● **Textabschnitt**
^^^^
Klimareporter°: Frau Neubauer, in Ihrem mittlerweile vierten Buch unternehmen Sie den Versuch, "die größte und komplexeste Krise unserer Zeit", wie Sie schreiben, in Karten und Bilder zu übersetzen. Was können Bilder, was das geschriebene Wort nicht vermag?

Luisa Neubauer: Als Geografin habe ich mich schon immer für Karten begeistert. Gute Karten sind mir lange nicht aus dem Kopf gegangen und ich glaube, es geht vielen Menschen so.

Zum anderen habe ich kritisch und selbstkritisch auf den Klimadiskurs geguckt und mich gefragt: Wie kann es eigentlich sein, dass die größte Geschichte der Welt Menschen entweder panisch zurückschrecken oder sich gelangweilt abwenden lässt. Das ist doch absurd.

Darum habe ich meine Lektorin angerufen und gesagt, wir müssen einen Atlas machen, der alles verbindet – Daten mit Schönheit, Wissenschaft mit Ästhetik und Witz und die verschiedenen Geschichten, die diese Krise erzählt.

In der Einführung wird gefragt, ob mehr Informationen über das Klima nicht zu mehr Wissen, sondern zu mehr Verwirrung und Verdrehung führen. Sehen Sie es als ein Versäumnis der deutschen Medienlandschaft, dass die Klimakommunikation zu trocken, zu wenig kreativ ist?

Ich glaube, es gab eine Art Missverständnis. Als man mit den Instrumenten der Wissenschaft festgestellt hat, es gibt eine Klimakrise, hat man scheinbar den Schluss gezogen, dass man auch allein mit wissenschaftlichen Argumenten diese Krise bewältigen kann.

Bild: Lena Faye

Luisa Neubauer

ist Klima­aktivistin und Publizistin sowie das bekannteste Gesicht der Fridays-for-Future-Bewegung in Deutschland. Die 1996 geborene Geografie­studentin, die Mitglied bei den Grünen ist, lebt in Göttingen und Berlin. Seit November 2020 moderiert Neubauer außerdem den Podcast "1,5 Grad".

Dabei wurde komplett ausgeblendet, wie diese Krise entstanden ist. Menschen fahren keine fetten Autos, weil ihnen in wissenschaftlichen Vorträgen oder Flyern erklärt wurde, wie toll Autos sind. Sondern es wurde aufwendigste Werbung produziert und unglaubliches Geld in Hollywoodfilme gesteckt – damit ein Auto zu mehr wird als einem Fortbewegungsmittel. Es geht um Kultur, Status, Freiheit.

Jeder Superheld fährt mit dem neuesten, schönsten und schnellsten Auto durch seinen Film. Gegen dieses Gefühl kommen wir nicht mit nur ein paar Fakten an.
^^^^
● **Auflistung**

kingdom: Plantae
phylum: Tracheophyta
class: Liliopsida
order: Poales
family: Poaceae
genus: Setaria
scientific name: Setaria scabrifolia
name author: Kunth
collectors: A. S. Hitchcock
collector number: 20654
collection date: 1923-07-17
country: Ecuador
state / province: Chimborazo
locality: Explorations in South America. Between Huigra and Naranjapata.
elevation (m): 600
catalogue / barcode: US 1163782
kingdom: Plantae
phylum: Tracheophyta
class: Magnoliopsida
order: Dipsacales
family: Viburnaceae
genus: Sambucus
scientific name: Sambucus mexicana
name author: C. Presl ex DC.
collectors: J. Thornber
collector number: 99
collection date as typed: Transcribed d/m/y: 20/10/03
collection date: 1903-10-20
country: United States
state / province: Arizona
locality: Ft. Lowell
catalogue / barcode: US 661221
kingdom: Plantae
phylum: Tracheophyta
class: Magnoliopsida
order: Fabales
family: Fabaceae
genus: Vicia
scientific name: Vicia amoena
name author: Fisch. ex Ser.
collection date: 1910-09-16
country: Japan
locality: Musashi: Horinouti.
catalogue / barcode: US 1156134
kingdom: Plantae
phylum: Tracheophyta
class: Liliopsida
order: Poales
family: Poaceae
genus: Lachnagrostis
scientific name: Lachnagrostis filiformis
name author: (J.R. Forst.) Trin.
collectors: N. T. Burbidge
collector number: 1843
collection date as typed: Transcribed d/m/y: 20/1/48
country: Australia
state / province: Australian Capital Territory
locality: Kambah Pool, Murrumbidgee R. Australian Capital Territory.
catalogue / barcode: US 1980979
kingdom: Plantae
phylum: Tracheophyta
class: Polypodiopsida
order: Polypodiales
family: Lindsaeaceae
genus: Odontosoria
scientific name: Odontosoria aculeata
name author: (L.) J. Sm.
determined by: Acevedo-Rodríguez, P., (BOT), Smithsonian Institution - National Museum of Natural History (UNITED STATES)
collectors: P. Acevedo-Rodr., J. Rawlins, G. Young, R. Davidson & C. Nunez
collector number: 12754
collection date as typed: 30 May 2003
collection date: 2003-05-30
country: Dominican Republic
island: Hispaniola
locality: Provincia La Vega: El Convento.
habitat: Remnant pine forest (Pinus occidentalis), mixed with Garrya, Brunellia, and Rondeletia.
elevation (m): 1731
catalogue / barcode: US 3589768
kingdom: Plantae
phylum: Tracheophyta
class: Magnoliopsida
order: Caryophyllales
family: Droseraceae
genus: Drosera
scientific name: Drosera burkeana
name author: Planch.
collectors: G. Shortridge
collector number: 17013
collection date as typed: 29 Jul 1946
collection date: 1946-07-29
^^^^
● **Aufgabe 1**
Beantworten Sie anhand des Textabschnitts kurz die folgenden Fragen.
(a) Als was bezeichnet sich Luisa Neubauer, wenn sie ihre Begeisterung für Karten erklärt?
(b) Wen rief Neubauer an, um einen Atlas vorzuschlagen?
(c) Seit wann moderiert Neubauer den Podcast „1,5 Grad“?
● **Aufgabe 2**
Schreiben Sie aus dem Textabschnitt den Teil wortgetreu ab, der mit „Bild: Lena Faye“ beginnt und mit „paar Fakten an.“ endet.
Die Auflistung wird hier nicht gebraucht.

● **Richtige Antwort 1**
(a) Als Geografin.
(b) Ihre Lektorin.
(c) Seit November 2020.

● **Richtige Antwort 2**
Bild: Lena Faye

Luisa Neubauer

ist Klima­aktivistin und Publizistin sowie das bekannteste Gesicht der Fridays-for-Future-Bewegung in Deutschland. Die 1996 geborene Geografie­studentin, die Mitglied bei den Grünen ist, lebt in Göttingen und Berlin. Seit November 2020 moderiert Neubauer außerdem den Podcast "1,5 Grad".

Dabei wurde komplett ausgeblendet, wie diese Krise entstanden ist. Menschen fahren keine fetten Autos, weil ihnen in wissenschaftlichen Vorträgen oder Flyern erklärt wurde, wie toll Autos sind. Sondern es wurde aufwendigste Werbung produziert und unglaubliches Geld in Hollywoodfilme gesteckt – damit ein Auto zu mehr wird als einem Fortbewegungsmittel. Es geht um Kultur, Status, Freiheit.

Jeder Superheld fährt mit dem neuesten, schönsten und schnellsten Auto durch seinen Film. Gegen dieses Gefühl kommen wir nicht mit nur ein paar Fakten an.